Tolerance for fitting algorithms. Default is 1e-8.

maxit

Maximum number of iterations.

trace

logical value. If TRUE trace steps of the fitting algorithms. Default is FALSE.

k

The k parameter in the RANN::nn2() function. Default is 5.

penalty

penalty algorithm for variable selection. Default is SCAD

a_SCAD

The tuning parameter of the SCAD penalty for outcome model. Default is 3.7.

a_MCP

The tuning parameter of the MCP penalty for outcome model. Default is 3.

lambda

A user-specified \(\lambda\) value during variable selection model fitting.
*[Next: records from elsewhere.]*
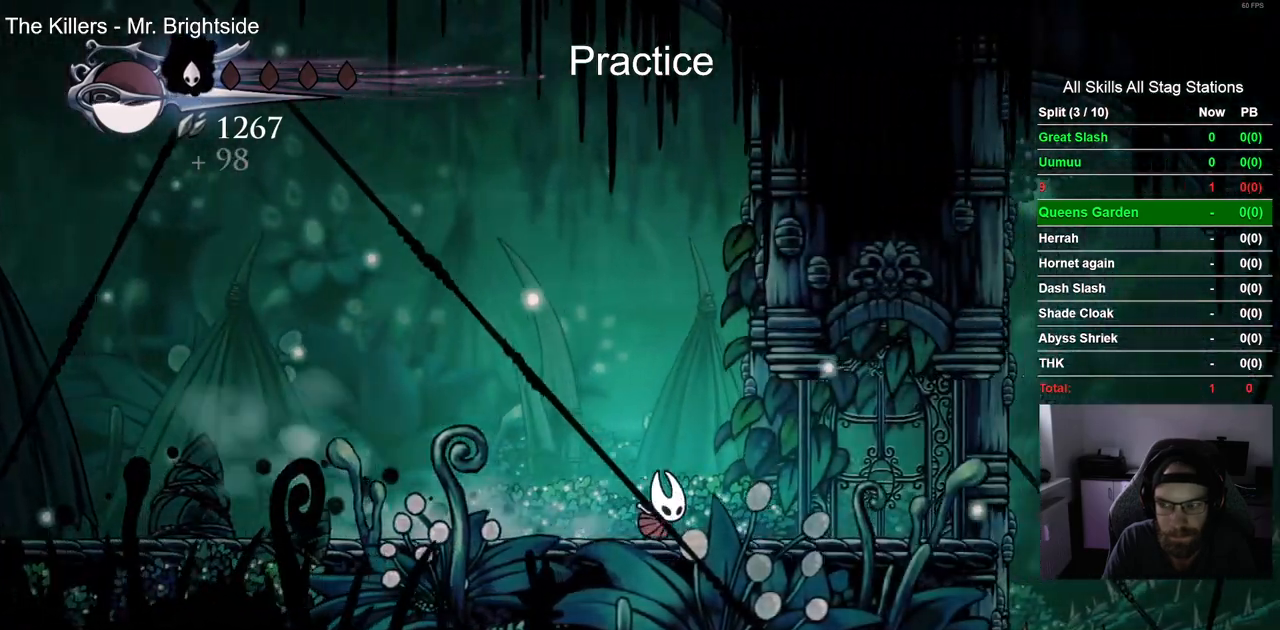
{"dt_ms": 500, "buttons": ["DPAD_RIGHT"], "left_stick": "center", "right_stick": "center", "events": []}
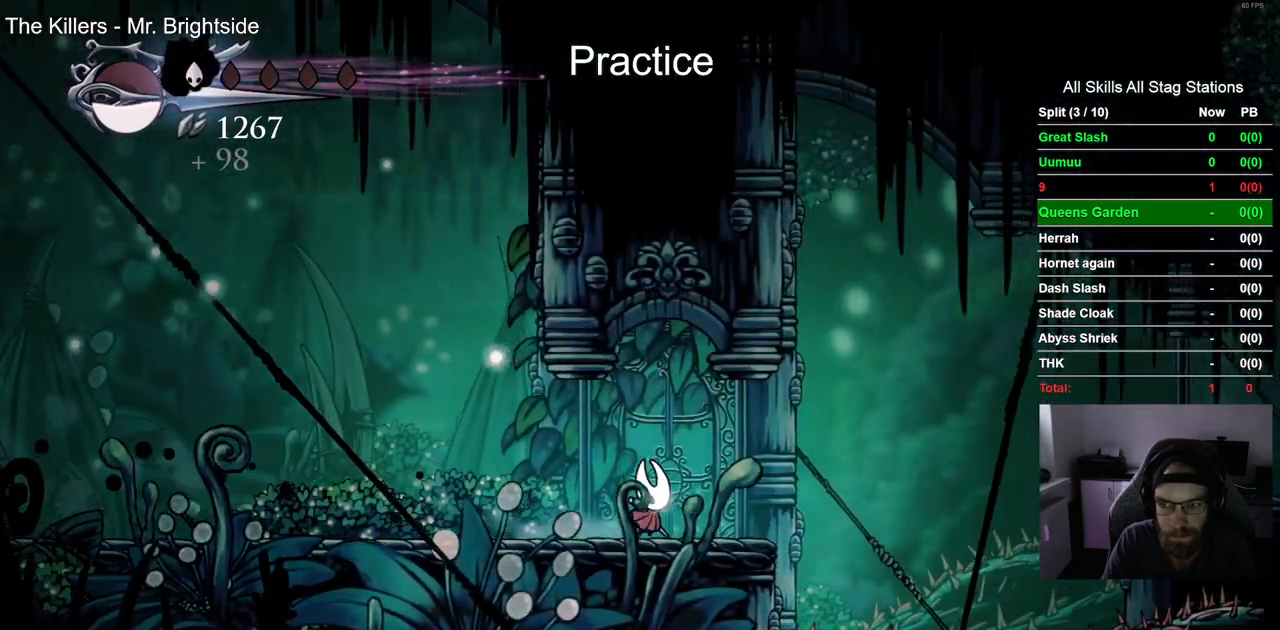
{"dt_ms": 500, "buttons": ["CROSS", "DPAD_RIGHT"], "left_stick": "center", "right_stick": "center", "events": [[267, "CROSS", "down"]]}
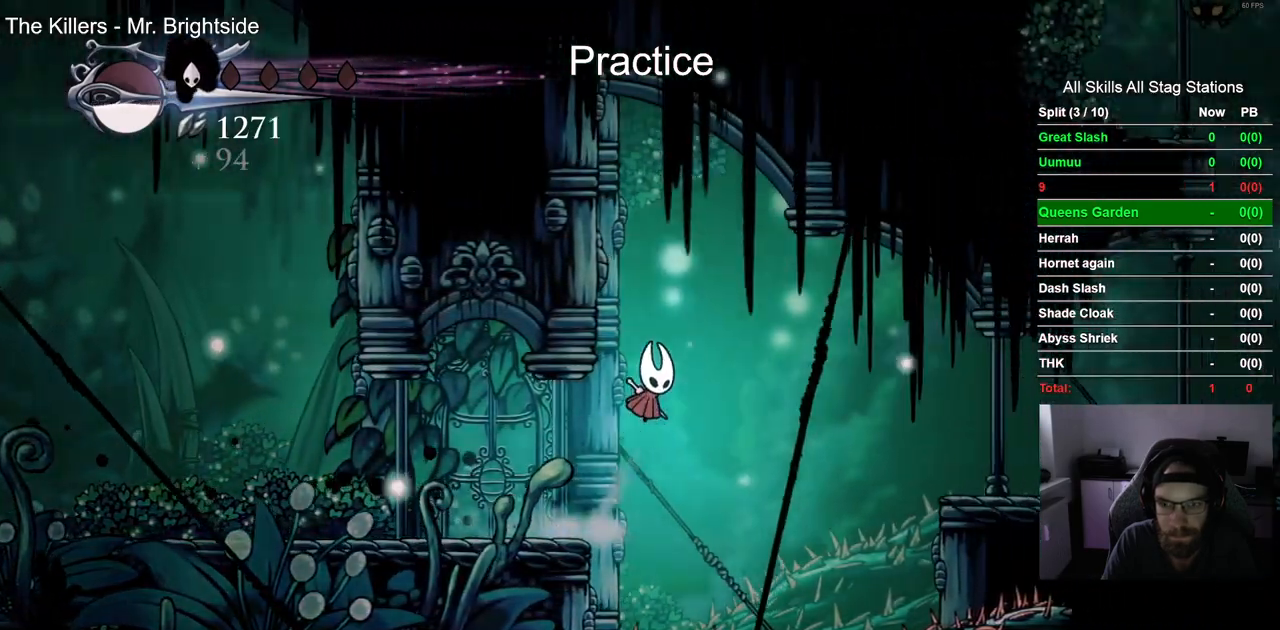
{"dt_ms": 500, "buttons": ["DPAD_RIGHT"], "left_stick": "center", "right_stick": "center"}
The default value -1 uses cross-validation.

lambda_min

The smallest value for lambda, as a fraction of lambda.max. Default is .001.

nlambda

The number of lambda values. Default is 50.

nfolds

The number of folds during cross-validation for variables selection model.

treetype

Type of tree for nearest neighbour imputation (for the NN and PMM estimator) passed to RANN::nn2() function.

searchtype

Type of search for nearest neighbour imputation (for the NN and PMM estimator) passed to RANN::nn2() function.

pmm_match_type

(Only for the PMM Estimator) Indicates how to select 'closest' unit from non-probability sample for each unit in probability sample. Either 1 (default) or 2 where 2 is matching by minimizing distance between \(\hat{y}_{i}\) for \(i \in S_{\mathrm{NP}}\) and \(y_{j}\) for \(j \in S_{\mathrm{P}}\) and 1 is matching by minimizing distance between \(\hat{y}_{i}\) for \(i \in S_{\mathrm{NP}}\) and \(\hat{y}_{i}\) for \(i \in S_{\mathrm{NP}}\).

pmm_weights

(Only for the PMM Estimator) Indicate how to weight k nearest neighbours in \(S_{\mathrm{P}}\) to create imputed value for units in \(S_{\mathrm{NP}}\). The default value "none" indicates that mean of k nearest \(y\)'s from \(S_{\mathrm{P}}\) should be used whereas "dist" results in weighted mean of these k values where weights are inversely proportional to distance between matched values.

pmm_k_choice

(Only for the PMM Estimator) Character value indicating how k hyper-parameter should be chosen, by default "none" meaning k provided in control_outcome argument will be used. For now the only other option "min_var" means that k will be chosen by a full search over 1:n_NP (or 1:pmm_k_max, see below), where \(n_{\mathrm{NP}}\) is the non-probability sample size, minimizing the estimated variance of the mean estimator. The k value supplied in this control list is replaced by the selected value. Note that this search refits the full PMM stack for every candidate k, so its cost scales as \(O(n_{\mathrm{NP}} \times l)\) (with \(l\) the number of outcome variables) and can be substantial for large non-probability samples; cap it with pmm_k_max or supply k directly when \(n_{\mathrm{NP}}\) is large.

pmm_k_max

(Only for the PMM Estimator) Positive integer upper bound for the pmm_k_choice = "min_var" search grid. The default NULL searches the full 1:n_NP grid. Setting e.g. pmm_k_max = 30 caps the search at 1:min(n_NP, 30) to bound its cost.

pmm_reg_engine

(Only for the PMM Estimator) whether to use parametric ("glm") or non-parametric ("loess") regression model for the outcome. The default is "glm".

npar_loess

control parameters for the stats::loess via the stats::loess.control function.

Value

List with selected parameters.

See also

nonprob() – for fitting procedure with non-probability samples.